Oktay Aksu
Oktay Aksu AZGELİŞMİŞ MODERN

AZGELİŞMİŞ MODERN

Alanya İncekum’da bir tabela; ‘’muhafazakâr tatil köyü / Modern saraylar. Güler misin, ağlar mısın tadında bir durum mu bu. Hiç te değil.  Bu  adam bir işletmeci. Hedef kitlesini belirlemiş ve kitlenin talebine uygun ürün sürmüş piyasaya. O tabela hedef kitlenin yani muhafazakârların hali pür melalini yansıtıyor. Yeni Türkiye’ye özgü yaman bir çelişki. Dindarlar her şeyin en iyisine layıktır! moda olandan yani en çabuk geçenden tutunda en yükseğine, en pahalısına, en şatafatlısına.

            Sadece İslam’da değil dünyanın bütün dinlerinde dindarın dünya ile irtibatı zayıftır. Dindarlaşmak ve dünyevileşmek birbirinin zıddıdır. Her şey zıddı ile kaim olduğundan ne kadar dindar iseniz o kadar dünyadan uzaksınız demektir. Dünyaya ne kadar yakınsanız dine o kadar uzak. Bunun tek istisnası Protestanlıktır. O da gerçek bir din değil, icad edilmiş bir dindir. Ruhsuz, vahşi kapitalizme giydirilmiş ruhtur Protestanlık.

            Ilımlı İslam Müslüman halkları protestanlaştırma projesinin adıdır. Dünyevileşmiş bir dindarlık üretebilmek için dindarların dünyadan nasibinin artması, temel hak ve özgürlüklerden hareketle daha geniş bir hareket alanı sunulması ve ülke servetinin daha geniş kitlelere yayılması planlı programlı olarak uygulamaya konmaktadır.

            Bir de geleneksel İslami formdan milleti kurtarmak için, Müslüman Luther’lere, Calvinlere ihtiyaç var…

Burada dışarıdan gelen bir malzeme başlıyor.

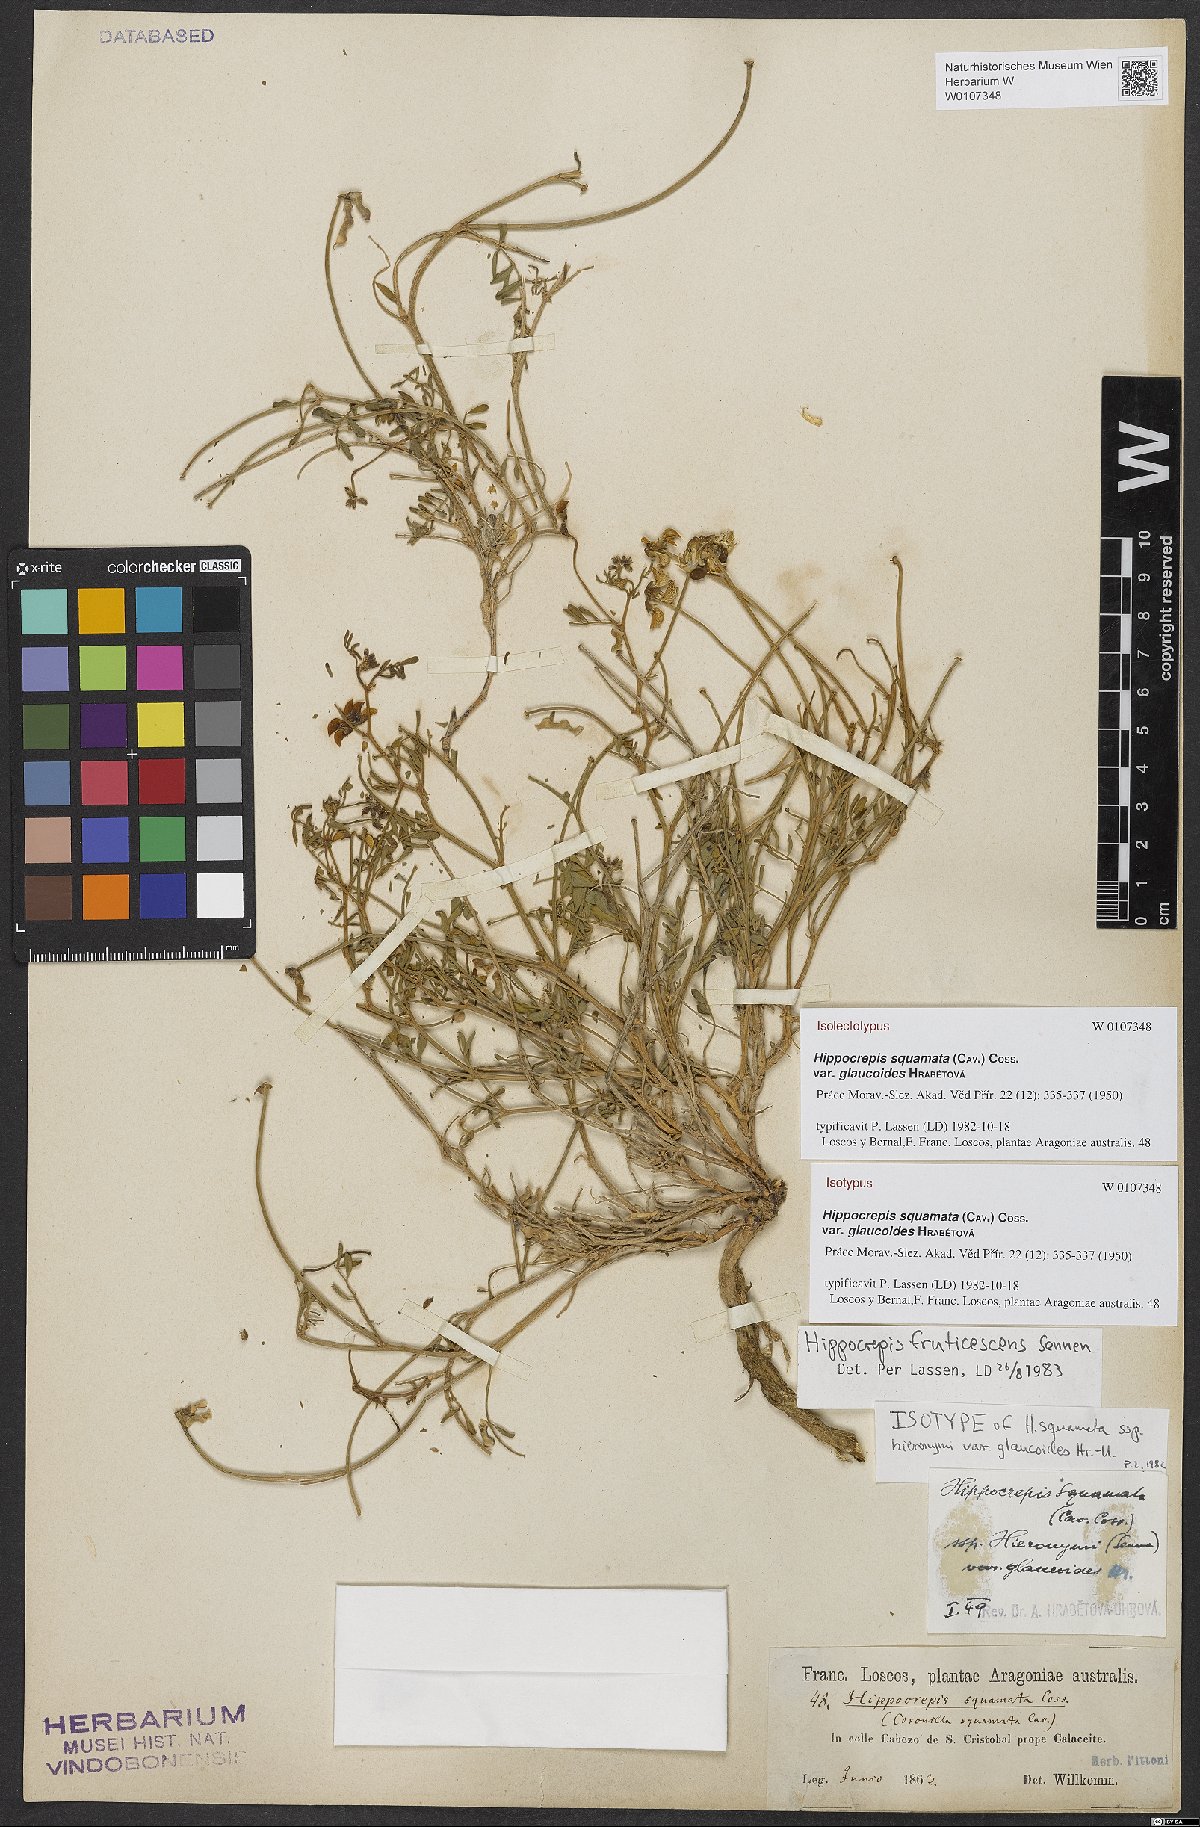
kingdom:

            Yeni Türkiye,  28 Şubat sürecinin ardından muhafazakârlara verilen rüşvetin adıdır. Bu konforlu ve rahat günlerin hatırına içimize sinmeyen birçok icraat sineye çekilmektedir. Hazmı zor gıdaları tükete tükete bünyemizi alıştıracağız. Ve bir gün islam dünyasındaki protestan devrimi ayakta alkışlayacağız.

            Hazmetmekte zorlandığımız zokalardan biri gezi kalkışmasının da gerekçesi olarak gösterilen şehirleri betonlaştırma politikalarıydı. Niyet okuyarak,  iktidarın yanında yer aldık bu süreçte. Gezicilerin derdi yeşili korumak değil iktidarı devirmekti. Bir diğeri oniki yıllık zorunlu eğitimdi. Zorunlu eğitimin sekiz yıla çıkarılma nedeni herkesin malumu idi de oniki yıla çıkarılma gerekçesini kimse sorgulamadı. Üçüncü zoka Ak Saray. Kemalist Cumhuriyetin sembolü olan Çankaya’ya çıkmamanın ardına saklandı Cumhurbaşkanı bu defa ve  devletin itibarını gerekçe gösterdi. İtibarın Türk dil Kurumu sözlüğünde iki karşılığı var. Saygınlık ve kredi. İhtişamlı saraylar devletin saygınlığını mı artırır yoksa kredi notunu mu yükseltir. 

            Ak Saray bizim sarayımız. İtibarını yüksek binaların gölgesinde arayan muhafazakâr demokratların. Bugünün Türkiye’si, bütün güzelliğini makyaja borçlu çirkin bir kadına benziyor. Yada çirkinliğini gizlemek için maske takan birine, yada kel başını takke ile gizlemeye ve dahi kel başa şimşir tarak almaya. Bir ülkenin itibarının ölçütü insanına verdiği değerde aranmalıdır. Soma ve Ermenek’ten bakınca Yeni Türkiye pek te muteber görünmüyor. Ermenek ve Soma düşen takke, çıkarılan maske, dökülen makyajıdır Yeni Türkiye’nin. İtibarın göstergeleri ekonomidir, eğitimdir, sağlıktır, bilimdir sanattır.

            Yeni Türkiye de milletinde devletinde derdi itibar değil imaj. İmaj ne toplumu ne de devleti itibarlı kılar. Ne kadar cilalarsan cilala azgelişmişliğin paçalarından dökülüyor görmüyor musun?